Sympathie avec le diable : Antone Dolezal & Lara Shipley

Combinant à la fois leurs talents et diverses techniques de prise de vue et de médiums  Lara Shipley et Antone Dolezal ont créé un livre en trois partie intitulé « Spook Light Chronicles » selon un projet commun présenté sous le nom de « The Devil’s Promenade ». L’univers créé n’est - et à dessein - pas forcément localisable afin que le regardeur puisse s’y intégrer selon une vision en plans fixes d’un nouveau projet « Blair Witch ». La région d’Ozark dans le MiddleWest n’est donc qu’un prétexte même s’il a son importance : en est tiré des êtres plus ou moins sinon étranges du moins dérangeants.

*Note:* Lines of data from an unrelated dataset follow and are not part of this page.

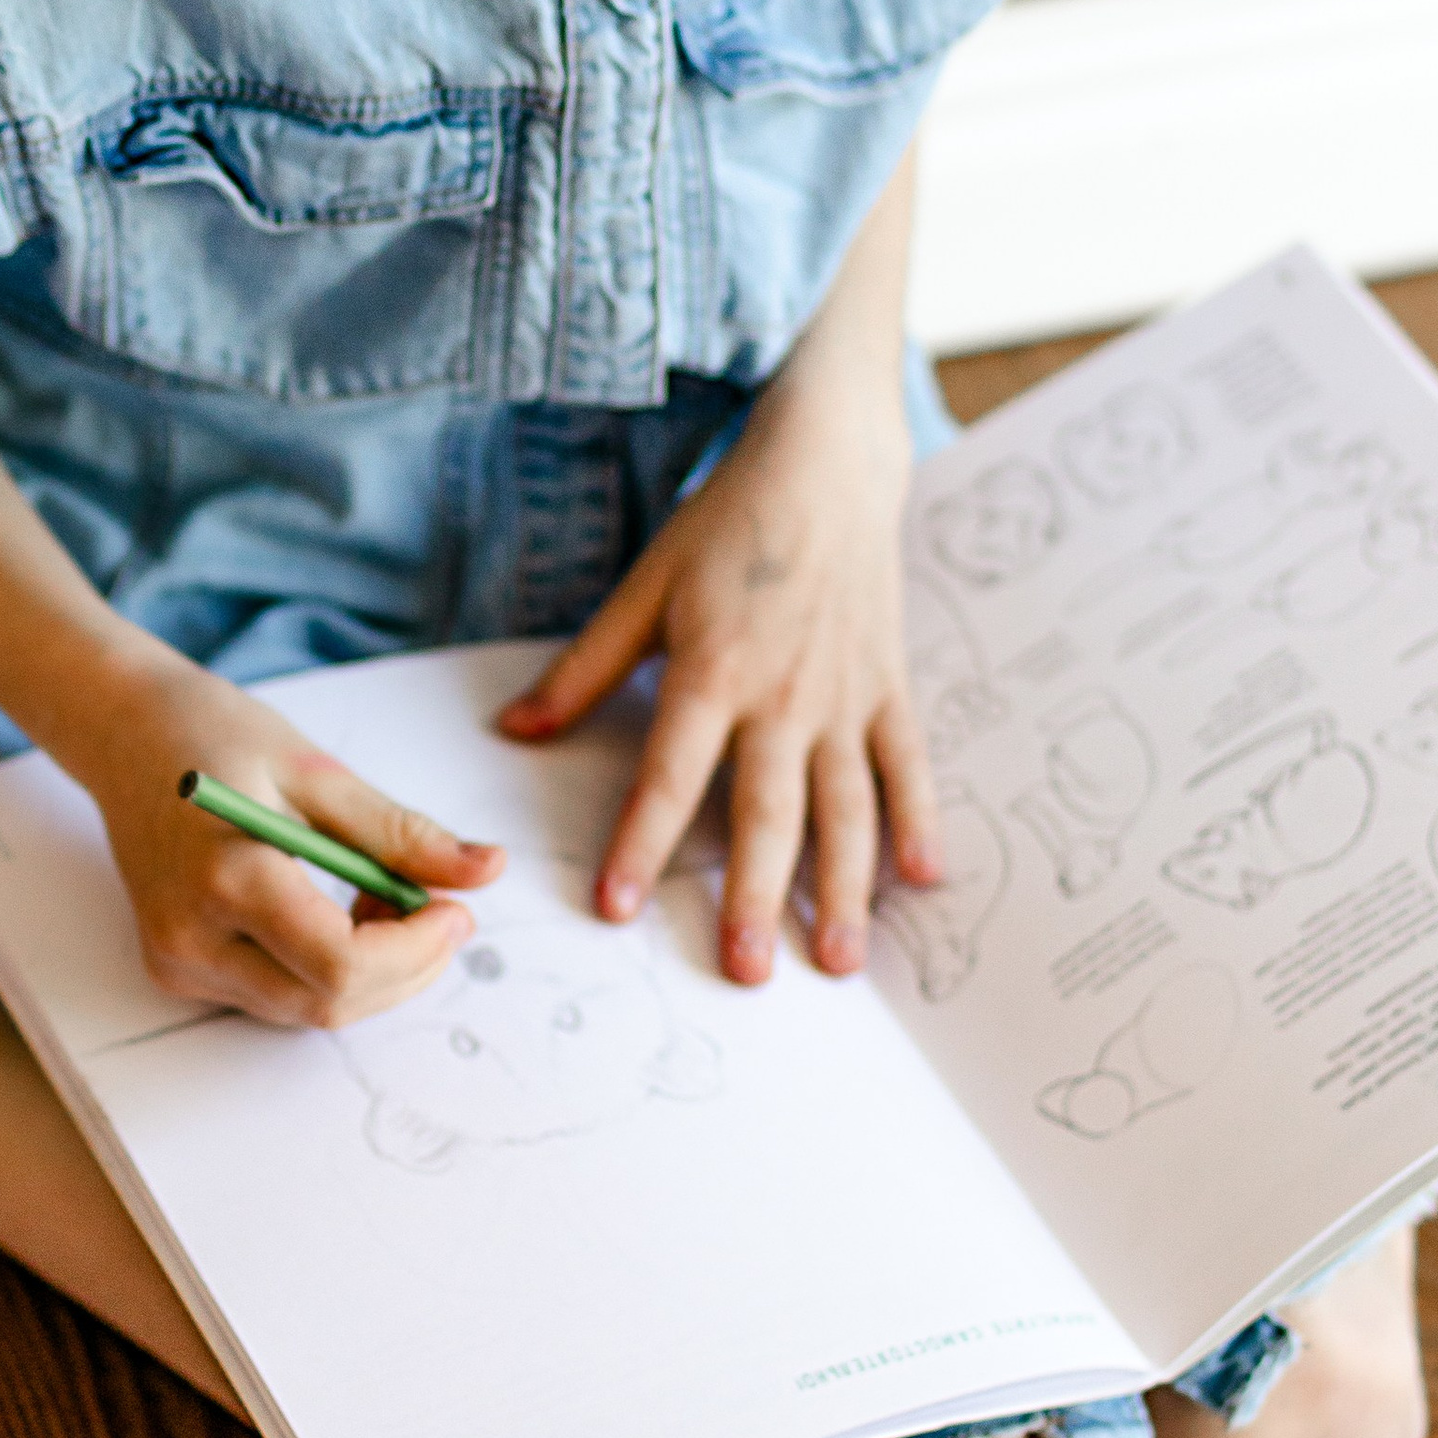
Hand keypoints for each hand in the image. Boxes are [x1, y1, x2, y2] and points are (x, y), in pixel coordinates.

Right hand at [75, 646, 502, 1027]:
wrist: (124, 735)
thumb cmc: (216, 738)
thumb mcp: (318, 772)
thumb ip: (401, 833)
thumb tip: (487, 871)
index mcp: (228, 880)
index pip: (340, 965)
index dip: (415, 952)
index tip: (456, 910)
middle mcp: (192, 938)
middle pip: (328, 1004)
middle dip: (404, 971)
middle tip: (441, 909)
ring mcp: (178, 962)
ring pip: (305, 1010)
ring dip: (368, 973)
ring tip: (386, 899)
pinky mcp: (176, 969)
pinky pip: (274, 996)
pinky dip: (325, 970)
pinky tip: (340, 914)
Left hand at [495, 405, 940, 984]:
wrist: (828, 466)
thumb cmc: (727, 526)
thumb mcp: (644, 588)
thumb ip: (584, 669)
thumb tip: (514, 731)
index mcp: (712, 670)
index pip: (669, 774)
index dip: (641, 841)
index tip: (619, 905)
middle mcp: (783, 695)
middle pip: (765, 811)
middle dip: (754, 896)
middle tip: (745, 971)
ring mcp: (845, 697)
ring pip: (846, 808)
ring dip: (843, 888)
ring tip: (837, 961)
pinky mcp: (890, 687)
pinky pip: (908, 766)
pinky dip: (920, 821)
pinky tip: (924, 881)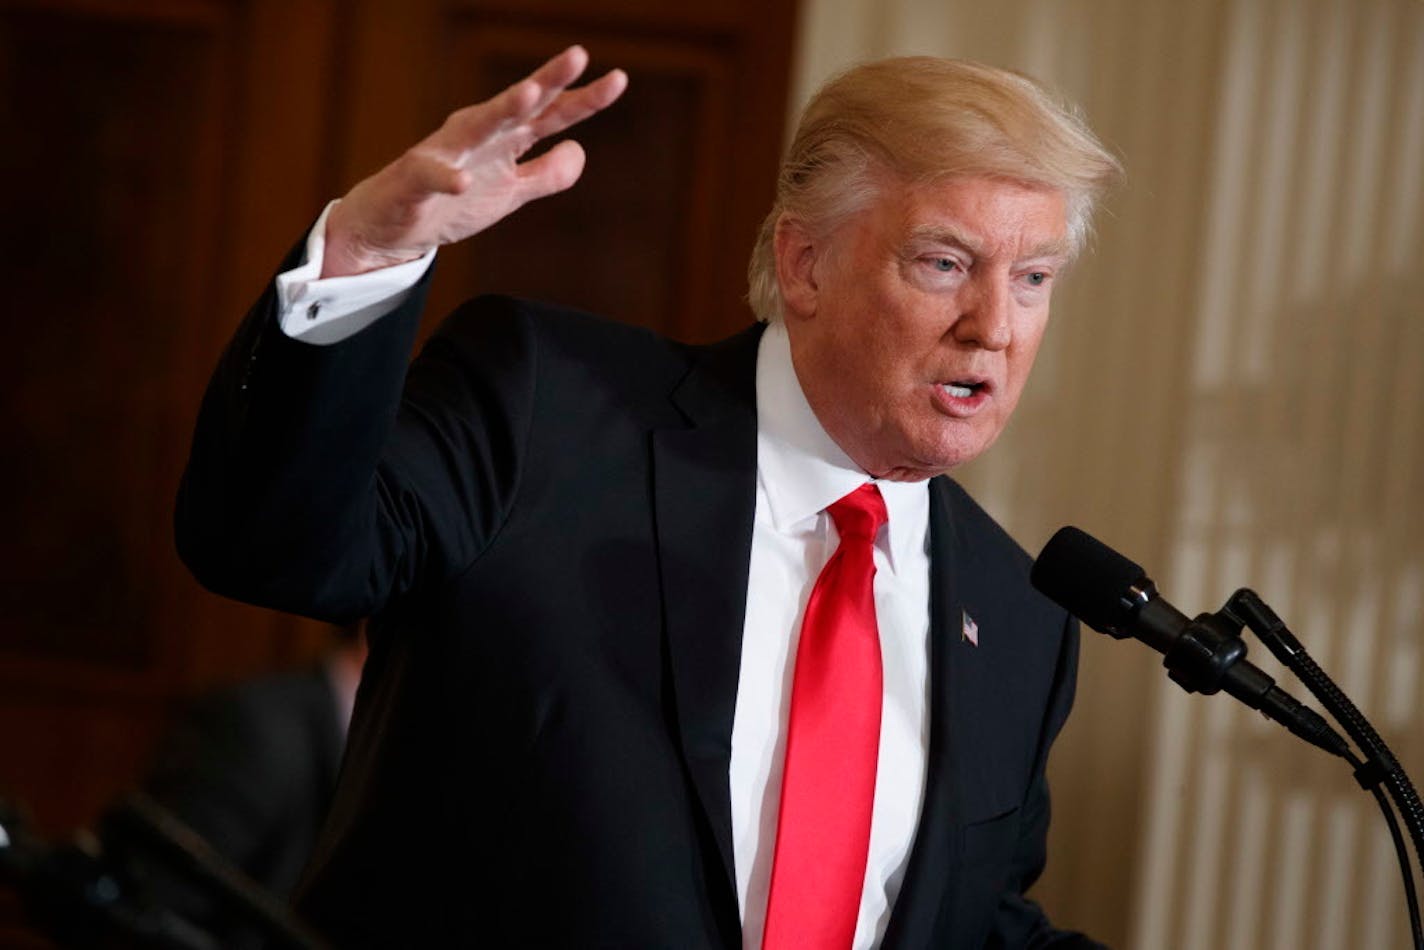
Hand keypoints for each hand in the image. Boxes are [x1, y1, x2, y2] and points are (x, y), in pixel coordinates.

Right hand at [321, 46, 627, 277]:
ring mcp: (446, 155)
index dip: (584, 100)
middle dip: (547, 81)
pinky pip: (432, 176)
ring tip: (530, 95)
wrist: (392, 227)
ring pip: (477, 127)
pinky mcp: (416, 181)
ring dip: (503, 110)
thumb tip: (580, 149)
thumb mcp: (511, 193)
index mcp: (504, 139)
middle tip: (578, 55)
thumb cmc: (452, 203)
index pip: (551, 115)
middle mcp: (477, 135)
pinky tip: (463, 181)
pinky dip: (447, 177)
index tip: (618, 80)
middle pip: (519, 106)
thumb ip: (546, 174)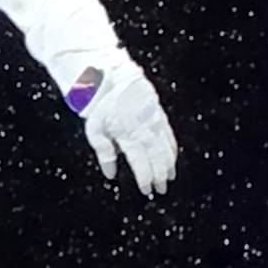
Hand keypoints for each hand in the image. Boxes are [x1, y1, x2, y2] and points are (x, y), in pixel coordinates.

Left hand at [75, 58, 176, 197]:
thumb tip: (110, 174)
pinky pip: (170, 137)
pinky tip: (172, 159)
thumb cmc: (103, 105)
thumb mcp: (95, 128)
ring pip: (166, 149)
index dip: (145, 178)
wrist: (116, 78)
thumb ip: (103, 152)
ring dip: (168, 166)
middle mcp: (146, 130)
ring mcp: (155, 123)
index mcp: (129, 135)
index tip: (146, 189)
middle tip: (159, 189)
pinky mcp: (160, 116)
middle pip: (157, 159)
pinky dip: (172, 150)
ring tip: (168, 178)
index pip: (141, 163)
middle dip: (159, 176)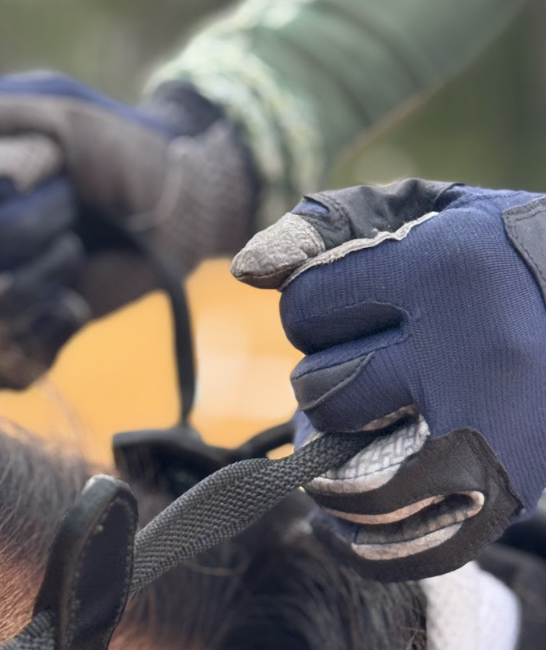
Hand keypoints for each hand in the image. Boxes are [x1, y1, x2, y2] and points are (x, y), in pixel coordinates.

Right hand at [0, 74, 254, 388]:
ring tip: (73, 260)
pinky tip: (73, 305)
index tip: (52, 169)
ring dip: (30, 289)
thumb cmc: (119, 148)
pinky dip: (40, 344)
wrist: (179, 203)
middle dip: (26, 233)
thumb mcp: (54, 109)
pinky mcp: (26, 337)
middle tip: (73, 211)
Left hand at [232, 179, 545, 579]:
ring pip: (345, 461)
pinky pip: (400, 542)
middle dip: (325, 371)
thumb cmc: (485, 252)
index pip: (301, 306)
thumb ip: (323, 225)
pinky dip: (359, 533)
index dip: (314, 302)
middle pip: (316, 388)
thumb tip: (243, 270)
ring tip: (386, 407)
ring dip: (343, 436)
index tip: (358, 295)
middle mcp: (467, 351)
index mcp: (440, 269)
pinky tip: (341, 513)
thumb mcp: (411, 209)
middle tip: (377, 354)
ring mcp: (491, 429)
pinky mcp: (507, 490)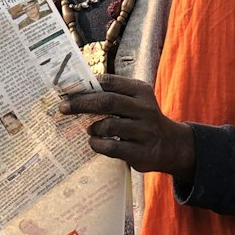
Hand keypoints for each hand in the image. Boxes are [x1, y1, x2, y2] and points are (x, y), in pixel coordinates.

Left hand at [59, 74, 195, 184]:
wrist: (171, 145)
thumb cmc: (143, 120)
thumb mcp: (136, 101)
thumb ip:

Au milieu d’une forêt, dans une rivière mystérieuse tout devient humide, moite et inquiétant. Les créatures rencontrées quoique réalistes sont sidérantes : amoureuses lesbiennes, femme un peu perdue, étranges nageurs sont saisis dans un univers sombre, décadent et un rien  gothique. Demeure un monde d’âmes perdues voire damnées au milieu de trous sombres dans des buissons qui ne mènent on ne sait où. Fondées sur des histoires folkloriques de tradition orale les images des deux créateurs inventent moins une narration qu’une série de « spots » fascinants.


De cet univers naturel émerge une étrange communauté pauvre et isolée faite d’ « outsiders » qui luttent tous les jours dans un univers moins réel qu’en bascule continuelle entre le Paradis et l’Enfer.  La lumière qui flotte est pénétrante et cauchemardesque : sont prêts à en surgir plus des diables que des anges. Chaque individu est proche de la défaillance et ramène aux origines quasi sauvages de l’existence. La région d’Ozark sert donc de matrice à des images expressionnistes et insolites.


Elles créent plus à une mythologie qu’un documentaire. Le mystère et le malaise demeurent omniprésents. C’est pourquoi un tel univers fascine : au regardeur de faire avec car nul clé n’est révélée par les deux artistes. Il y a sans doute des bords à un tel monde : mais le centre est partout.  Entre marge et axe il n’existe pas plus de différence qu’entre imaginaire et réalité. Les deux artistes disloquent les carcasses qui enlacent l’angoisse sans pour autant l'effacer par miracle. Bien au contraire. Face au gouffre de forêts intérieures, l'œuvre rassemble dans ses filets un cheminement instinctif au sein des ténèbres. Restent d’étranges déambulations (ou poses) en des lieux qui multiplient les fausses pistes et les chausses trappes.

 

Jean-Paul Gavard-Perret


Antone Dolezal & Laura Shipley, "Spook Light", Search Party Press, USA, 2015.